■ Aim of the task
What you return should be the lines from the one with "Panigale V4 2022" through the one with "energy, utilities, a" in the data below, reproduced exactly with both ends, and no pictures at all.

■ Data to use
%%

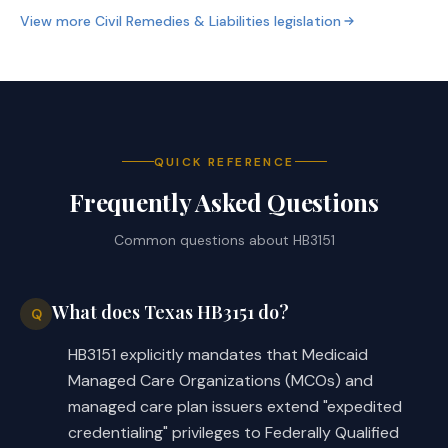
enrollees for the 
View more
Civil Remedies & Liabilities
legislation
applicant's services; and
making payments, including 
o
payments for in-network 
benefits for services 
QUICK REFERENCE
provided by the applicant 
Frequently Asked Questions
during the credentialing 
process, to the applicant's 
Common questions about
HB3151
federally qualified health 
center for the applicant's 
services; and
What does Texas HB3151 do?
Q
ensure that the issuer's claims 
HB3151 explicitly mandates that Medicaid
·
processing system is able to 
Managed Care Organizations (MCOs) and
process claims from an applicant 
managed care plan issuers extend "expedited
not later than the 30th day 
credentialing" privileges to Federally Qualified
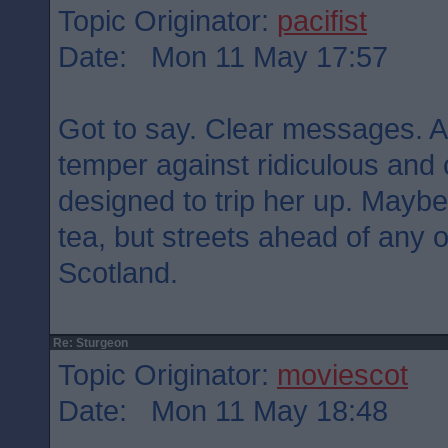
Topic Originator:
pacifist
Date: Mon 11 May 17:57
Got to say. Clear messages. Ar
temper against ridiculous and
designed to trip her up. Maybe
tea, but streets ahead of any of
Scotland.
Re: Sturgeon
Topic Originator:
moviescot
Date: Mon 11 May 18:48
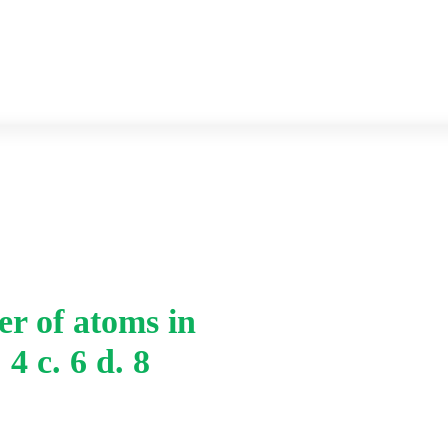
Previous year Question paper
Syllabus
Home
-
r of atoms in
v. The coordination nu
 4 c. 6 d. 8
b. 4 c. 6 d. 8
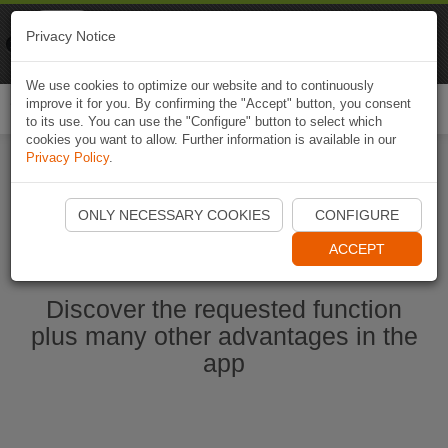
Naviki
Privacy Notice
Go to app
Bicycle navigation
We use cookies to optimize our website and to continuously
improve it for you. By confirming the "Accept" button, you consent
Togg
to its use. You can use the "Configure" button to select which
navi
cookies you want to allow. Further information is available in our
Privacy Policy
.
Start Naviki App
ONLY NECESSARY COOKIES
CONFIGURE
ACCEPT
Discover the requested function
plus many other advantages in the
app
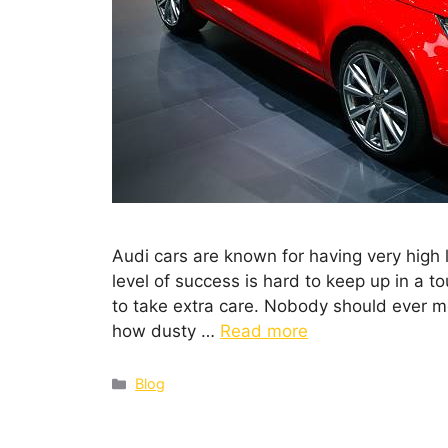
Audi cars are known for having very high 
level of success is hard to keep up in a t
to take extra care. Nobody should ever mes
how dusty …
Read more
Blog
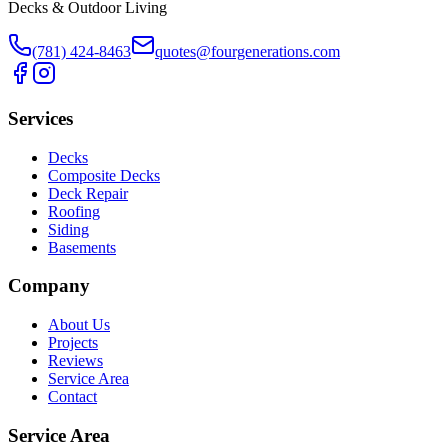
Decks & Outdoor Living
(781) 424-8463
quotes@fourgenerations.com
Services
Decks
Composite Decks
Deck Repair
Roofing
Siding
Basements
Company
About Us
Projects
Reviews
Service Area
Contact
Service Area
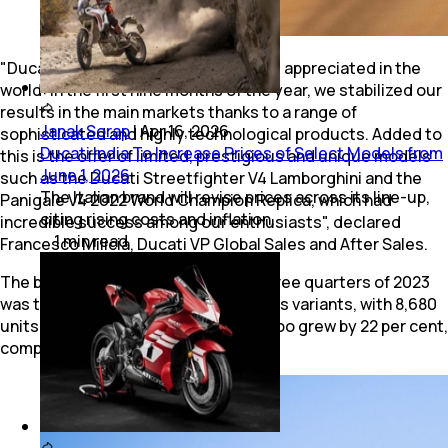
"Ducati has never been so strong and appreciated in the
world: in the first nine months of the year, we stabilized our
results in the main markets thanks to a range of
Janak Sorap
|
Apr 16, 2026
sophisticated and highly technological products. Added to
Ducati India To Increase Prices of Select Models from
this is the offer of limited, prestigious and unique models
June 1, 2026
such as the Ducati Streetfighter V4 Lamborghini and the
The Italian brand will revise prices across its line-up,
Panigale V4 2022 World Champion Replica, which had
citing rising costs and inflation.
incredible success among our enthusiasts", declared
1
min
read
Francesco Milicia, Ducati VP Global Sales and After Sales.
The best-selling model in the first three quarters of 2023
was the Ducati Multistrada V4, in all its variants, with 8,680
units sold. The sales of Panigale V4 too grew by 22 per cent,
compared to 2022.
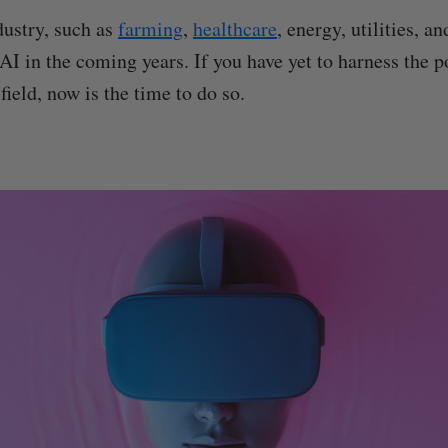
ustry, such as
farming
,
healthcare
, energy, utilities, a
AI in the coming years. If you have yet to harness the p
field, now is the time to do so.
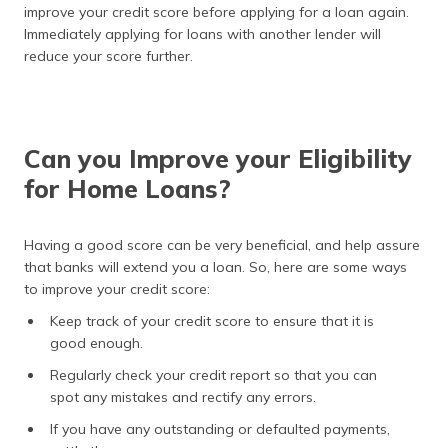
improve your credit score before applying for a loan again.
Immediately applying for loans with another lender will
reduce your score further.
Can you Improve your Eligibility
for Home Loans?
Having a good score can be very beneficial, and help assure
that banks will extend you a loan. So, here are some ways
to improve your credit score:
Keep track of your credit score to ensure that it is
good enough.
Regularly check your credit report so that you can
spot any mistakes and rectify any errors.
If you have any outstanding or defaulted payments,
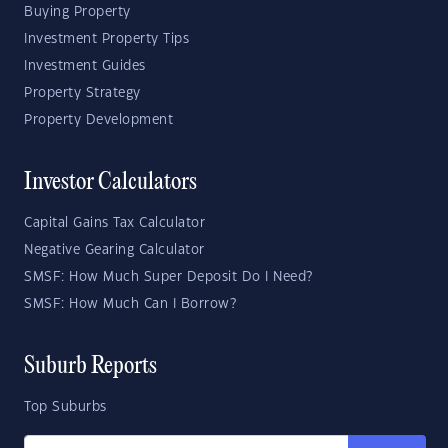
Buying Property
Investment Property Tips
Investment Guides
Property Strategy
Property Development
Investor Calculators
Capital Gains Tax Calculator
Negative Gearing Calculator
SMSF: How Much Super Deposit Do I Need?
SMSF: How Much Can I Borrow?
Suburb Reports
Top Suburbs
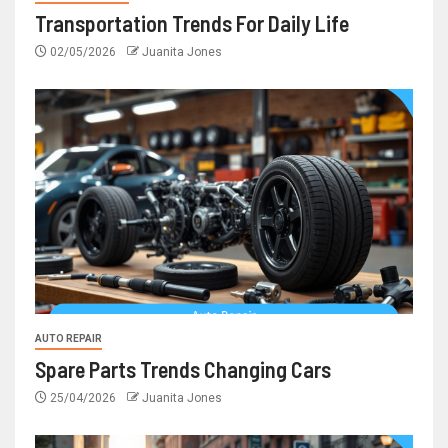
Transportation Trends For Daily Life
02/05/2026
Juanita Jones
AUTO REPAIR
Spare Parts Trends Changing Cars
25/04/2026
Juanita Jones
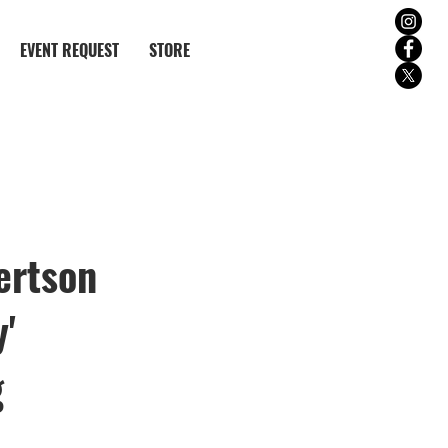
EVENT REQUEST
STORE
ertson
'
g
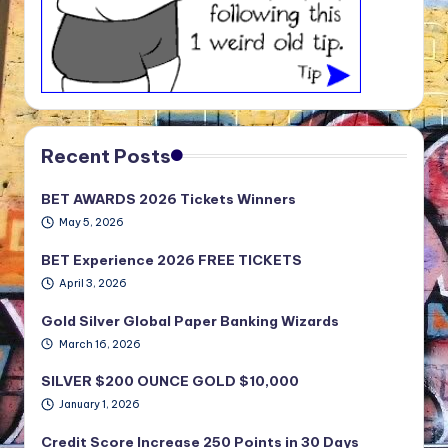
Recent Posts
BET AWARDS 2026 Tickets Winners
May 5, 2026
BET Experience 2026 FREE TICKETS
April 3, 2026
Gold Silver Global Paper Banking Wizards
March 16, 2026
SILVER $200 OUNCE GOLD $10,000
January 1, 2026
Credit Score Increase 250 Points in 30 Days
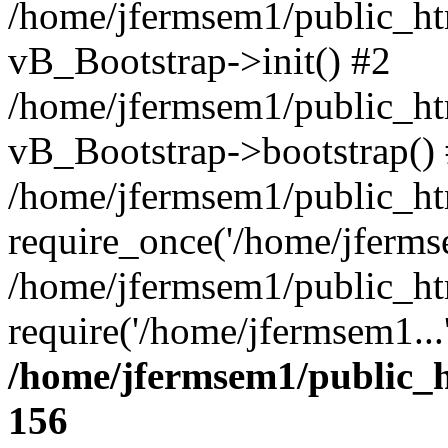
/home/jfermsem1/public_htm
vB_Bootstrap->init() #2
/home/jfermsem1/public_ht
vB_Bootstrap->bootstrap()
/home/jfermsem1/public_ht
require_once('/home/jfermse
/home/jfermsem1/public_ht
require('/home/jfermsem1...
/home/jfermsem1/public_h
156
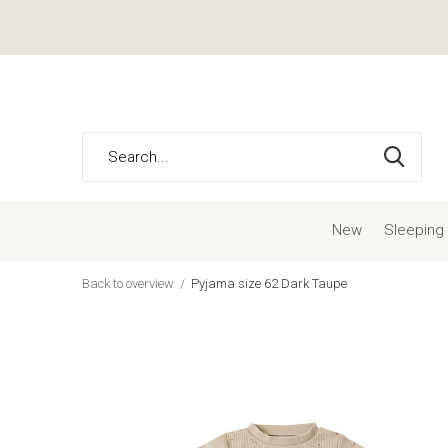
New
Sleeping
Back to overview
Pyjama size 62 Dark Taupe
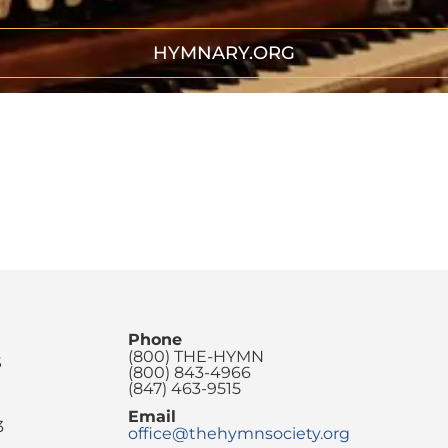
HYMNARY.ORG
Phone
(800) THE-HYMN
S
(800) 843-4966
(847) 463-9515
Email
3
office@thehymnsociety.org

%%

■ Response
Panigale V4 2022 World Champion Replica, which had
citing rising costs and inflation.
incredible success among our enthusiasts", declared
1
min
read
Francesco Milicia, Ducati VP Global Sales and After Sales.
The best-selling model in the first three quarters of 2023
was the Ducati Multistrada V4, in all its variants, with 8,680
units sold. The sales of Panigale V4 too grew by 22 per cent,
compared to 2022.
ustry, such as
farming
,
healthcare
, energy, utilities, a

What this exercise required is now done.